Why is the LM7812 getting hot in this circuit?

Question

I have made this circuit. It works fine with normal Zener diode, however when I replaced it with the LM7812 it works fine but as time passes the regulator keeps getting very hot although the load is just 5mm LED. (I replaced it with a regulator because I need it to be more stable during current fluctuations.) Why is the LM7812 getting hot in this circuit?

Note: The circuit is fully covered inside a plastic enclosure and it would be just used to drive an op-amp without any human interference.

edit: the input voltage for the LM7812 is 60Vdc at 25C

edit 2:tried using LM7824 the voltage just dropped dramatically to 3.4V and the 120ohm started a magic smoke

it would be used in an unstable power area with current fluctuations

Answer 1

The LM7812 is rated for 40V on the input.
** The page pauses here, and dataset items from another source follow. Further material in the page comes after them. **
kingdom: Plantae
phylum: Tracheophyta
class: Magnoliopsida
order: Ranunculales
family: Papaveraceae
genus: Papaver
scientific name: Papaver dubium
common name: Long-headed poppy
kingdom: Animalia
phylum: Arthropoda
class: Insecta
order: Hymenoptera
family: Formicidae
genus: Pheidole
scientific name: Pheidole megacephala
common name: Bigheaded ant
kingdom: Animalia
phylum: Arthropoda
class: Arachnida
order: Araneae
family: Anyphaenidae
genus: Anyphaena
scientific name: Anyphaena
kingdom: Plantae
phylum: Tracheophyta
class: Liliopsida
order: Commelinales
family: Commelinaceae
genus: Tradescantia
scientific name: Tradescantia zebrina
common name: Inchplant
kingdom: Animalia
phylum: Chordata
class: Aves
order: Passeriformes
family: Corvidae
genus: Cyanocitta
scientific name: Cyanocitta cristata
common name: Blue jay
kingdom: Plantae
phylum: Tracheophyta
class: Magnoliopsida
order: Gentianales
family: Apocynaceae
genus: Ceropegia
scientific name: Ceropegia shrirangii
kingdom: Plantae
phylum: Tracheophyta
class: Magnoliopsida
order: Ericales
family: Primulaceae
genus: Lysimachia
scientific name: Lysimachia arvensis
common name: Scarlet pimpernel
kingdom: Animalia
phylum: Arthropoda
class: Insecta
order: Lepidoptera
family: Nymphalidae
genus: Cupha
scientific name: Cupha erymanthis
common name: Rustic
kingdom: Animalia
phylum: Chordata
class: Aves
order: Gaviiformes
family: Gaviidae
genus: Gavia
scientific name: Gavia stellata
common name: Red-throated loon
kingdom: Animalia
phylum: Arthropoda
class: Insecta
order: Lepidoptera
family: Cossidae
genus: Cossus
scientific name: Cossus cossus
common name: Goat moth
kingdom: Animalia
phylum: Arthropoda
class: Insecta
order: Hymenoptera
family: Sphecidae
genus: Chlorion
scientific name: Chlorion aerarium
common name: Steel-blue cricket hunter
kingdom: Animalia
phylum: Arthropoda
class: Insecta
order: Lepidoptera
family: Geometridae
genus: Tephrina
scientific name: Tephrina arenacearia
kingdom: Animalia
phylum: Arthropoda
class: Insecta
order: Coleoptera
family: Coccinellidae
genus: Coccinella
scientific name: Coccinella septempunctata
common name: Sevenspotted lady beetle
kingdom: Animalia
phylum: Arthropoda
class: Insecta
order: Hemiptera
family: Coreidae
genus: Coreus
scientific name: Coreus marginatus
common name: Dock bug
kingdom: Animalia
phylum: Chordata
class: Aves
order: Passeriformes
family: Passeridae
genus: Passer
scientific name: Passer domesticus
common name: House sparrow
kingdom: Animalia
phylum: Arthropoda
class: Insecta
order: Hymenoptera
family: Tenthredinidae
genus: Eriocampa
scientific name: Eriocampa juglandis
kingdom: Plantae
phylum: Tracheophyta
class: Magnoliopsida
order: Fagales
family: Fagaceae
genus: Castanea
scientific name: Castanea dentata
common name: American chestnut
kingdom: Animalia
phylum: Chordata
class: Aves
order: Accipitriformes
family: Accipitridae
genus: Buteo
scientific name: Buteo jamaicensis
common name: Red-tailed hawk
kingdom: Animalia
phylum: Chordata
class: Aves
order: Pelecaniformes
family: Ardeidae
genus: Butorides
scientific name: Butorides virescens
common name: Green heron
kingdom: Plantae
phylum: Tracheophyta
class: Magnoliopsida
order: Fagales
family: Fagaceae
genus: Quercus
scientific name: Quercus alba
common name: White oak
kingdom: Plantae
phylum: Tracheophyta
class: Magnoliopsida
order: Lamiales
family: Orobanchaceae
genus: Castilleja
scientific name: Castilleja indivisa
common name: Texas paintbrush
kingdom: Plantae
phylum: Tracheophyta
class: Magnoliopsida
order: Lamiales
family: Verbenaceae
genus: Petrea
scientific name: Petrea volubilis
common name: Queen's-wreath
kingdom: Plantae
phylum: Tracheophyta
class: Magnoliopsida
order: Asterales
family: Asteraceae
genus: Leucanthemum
At some point above that, it will start drawing excessive current.

I can't say for sure, but I assume that what's happening with your circuit is that the regulator is starting to draw that excessive current at around 60V, and is, basically, acting like a zener diode.

60V on the regulator implies over 200V across that 330 ohm resistor; that implies around 600mA through the resistor and regulator.

600mA at 60V is around 36 Watts -- which would make for a very hot regulator indeed.

Answer 2

C6 pushes current into C5, without a load the voltage will go up until LM7812 over voltages and dies. You are seeing that happening. I added a Zener across C5 to eat up excess current. It will get hot/worm because it must take all the power that is not sent out to the load. A LM78xx needs an input capacitor or it might oscillate. You could use 3 to 5, 5.1V Zeners in series. I have used 3V white LEDs as a Zener.
Reducing the value of C6 will reduce the power.

Answer 3

The LM7812 datasheet indicates that a 0.33\$\mu\$F capacitoris required at the input for stability if located an appreciable distance from the input filter. R7 essentially isolates the regulator from the input filter C5. The regulator is oscillating and getting hot.

Add a 0.33V\$\mu\$F capacitor from the regulator input to ground as close the the regulator as possible.

The output capacitor is required to be only 0.1\$\mu\$F. It can be higher to improve transient response to load changes. So the 10\$\mu\$F may be ok.

Addition from comments: The input to the regulator of 60V will damage the regulator. The 330 ohm resistor will not solve the problem.

There will be an approximately 58V drop accros the regulator, which at 20mA is 1.16 watts of power dissipation. The regulator will still get hot.

You must reduce the input voltage to a reasonable value before the 7812. OR. You can use a switcing regulator to reduce the 60V to 12V.

Answer 4

Say the LED and regulator draw 25mA, 330 ohms will only drop 60V to about 52V.

That's still over maximum input voltage limit.

Even if input was 40V and 25mA load, it will need to dissipate 0.7W.

Assuming a generic TO220 case with abput 70°C/W thermal resistance, 0.7W makes it heats up by about 50 degrees C from ambient, so assuming 25 degrees C room temperature, the regulator will be at 75 degrees C.